[Opening Exercise data section]

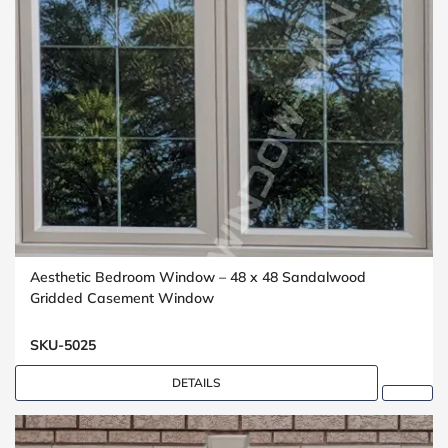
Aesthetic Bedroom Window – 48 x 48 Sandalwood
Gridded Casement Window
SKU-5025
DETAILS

[Closing Exercise data section]
[Opening Exercise data section]

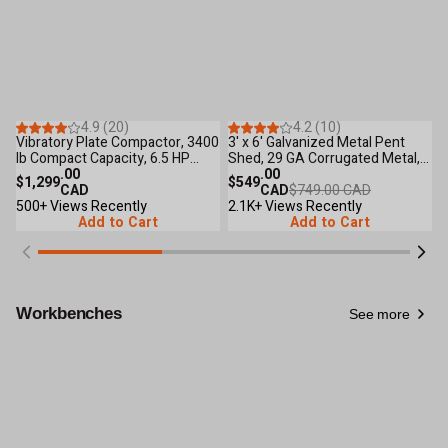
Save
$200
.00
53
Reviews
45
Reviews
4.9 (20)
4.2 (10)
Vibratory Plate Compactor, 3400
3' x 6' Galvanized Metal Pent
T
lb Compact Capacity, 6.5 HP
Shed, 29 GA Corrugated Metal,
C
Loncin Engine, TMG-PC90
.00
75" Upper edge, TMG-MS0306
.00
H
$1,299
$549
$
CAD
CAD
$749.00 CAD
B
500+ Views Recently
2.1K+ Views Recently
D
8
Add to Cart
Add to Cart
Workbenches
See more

[Closing Exercise data section]
[Opening Exercise data section]

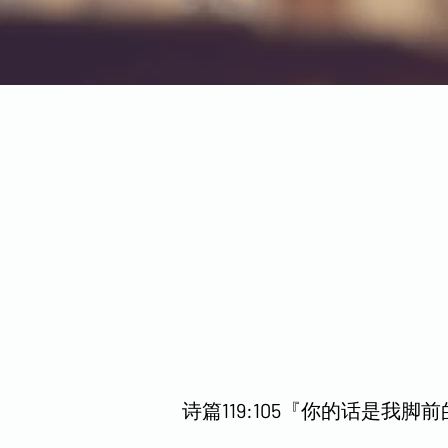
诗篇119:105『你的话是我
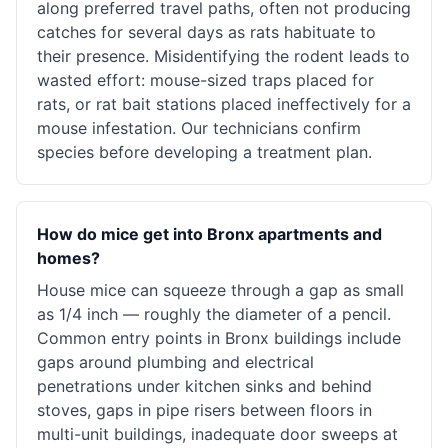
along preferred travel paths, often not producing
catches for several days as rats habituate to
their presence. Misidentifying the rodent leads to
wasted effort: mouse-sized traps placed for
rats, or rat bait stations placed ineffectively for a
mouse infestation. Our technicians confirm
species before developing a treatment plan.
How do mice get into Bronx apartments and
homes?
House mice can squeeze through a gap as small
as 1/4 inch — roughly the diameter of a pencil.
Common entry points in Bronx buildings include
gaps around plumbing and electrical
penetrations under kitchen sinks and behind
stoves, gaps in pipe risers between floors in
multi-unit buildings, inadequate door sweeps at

[Closing Exercise data section]

» **Job item**: Tally the lines in the listing above that contain the word "rats", and give only the number.

» **The completed task**: 2